* DOCUMENT PASSAGE *
● ● ● ● ● ● ●
Award-winning French author de Kerangal follows up The Cook with another title examining a young person committed to understanding craft. Paula Karst studies at the Institut de Peinture in Brussels but is less interested in eye-catching high-concept art than the focused skill it takes to render wood as wood. In the end, she works at Lascaux IV, a facsimile reproduction of the famous paleolithic cave art.

Lee, Andrea. Red Island House. Scribner. Mar. 2021. 288p. ISBN 9781982137809. $27. LITERARY

When her Italian husband builds her a grand house in Madagascar, African American professor Shay finds herself raising her children in paradise while acknowledging the tension between her entitled American upbringing and her African heritage. Author of the National Book Award–nominated memoir Russian Journal, former New Yorker staffer Lee returns with her first novel in 15 year (after Lost Hearts in Italy). With a 100,000-copy first printing.

Mbue, Imbolo. How Beautiful We Were. Random. Mar. 2021. 384p. ISBN 9780593132425. $28. lrg. prnt. CD. LITERARY

In this follow-up to the New York Times best-selling Behold the Dreamers, a PEN/Faulkner Award winner, the fictional African village of Kosawa is despoiled by pipeline spills from an American oil company. Clean-up and reparations promises are blithe and broken, so the villagers decide to fight back. Told from the perspective of the village’s embattled children and the family of the revolutionary girl Thule.

Schell, Orville. My Old Home: A Novel of Exile. Pantheon. Mar. 2021. 624p. ISBN 9780593315811. 29.95. Downloadable. LITERARY

Director of the Center on U.S.‒China Relations at the Asia Society, distinguished China expert Schell turns to fiction for the first time as he explores Communist China in the first decades. In the early 1950s, Li Tongshu has just graduated from the San Francisco Conservatory of Music and sees little chance of launching a career in America. But he’s inspired by Mao’s call to build a new China and returns home with his fiancée, a Chinese American violinist. He’s in for a surprise.

Winter, Jessica. The Fourth Child. Harper. Mar. 2021. 352p. ISBN 9780062971555. $26.99. LITERARY

Having debuted with the well-regarded Break in Case of Emergency, New Yorker editor Winter returns with the story of Jane, committedly Catholic but pregnant in high school and raising three children by her early twenties. Eventually, she becomes involved with a local pro-life group, then adopts a difficult Eastern European child, which disrupts life with her family. With a 40,000-copy first printing.
● ● ● ● ● ● ●
* SUPPLIED MATERIAL *
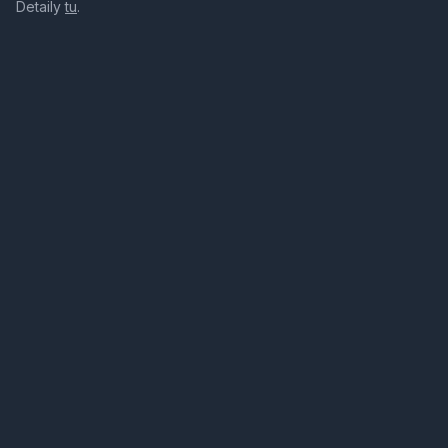
Detaily
tu
.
● ● ● ● ● ● ●
* REQUEST *
Rewrite the book previews between "Schell, Orville. My" and "for a surprise.", inclusive, swapping "violinist" for "cellist". The lines come from a different source than the book previews.

* WRITTEN RESPONSE *
Schell, Orville. My Old Home: A Novel of Exile. Pantheon. Mar. 2021. 624p. ISBN 9780593315811. 29.95. Downloadable. LITERARY

Director of the Center on U.S.‒China Relations at the Asia Society, distinguished China expert Schell turns to fiction for the first time as he explores Communist China in the first decades. In the early 1950s, Li Tongshu has just graduated from the San Francisco Conservatory of Music and sees little chance of launching a career in America. But he’s inspired by Mao’s call to build a new China and returns home with his fiancée, a Chinese American cellist. He’s in for a surprise.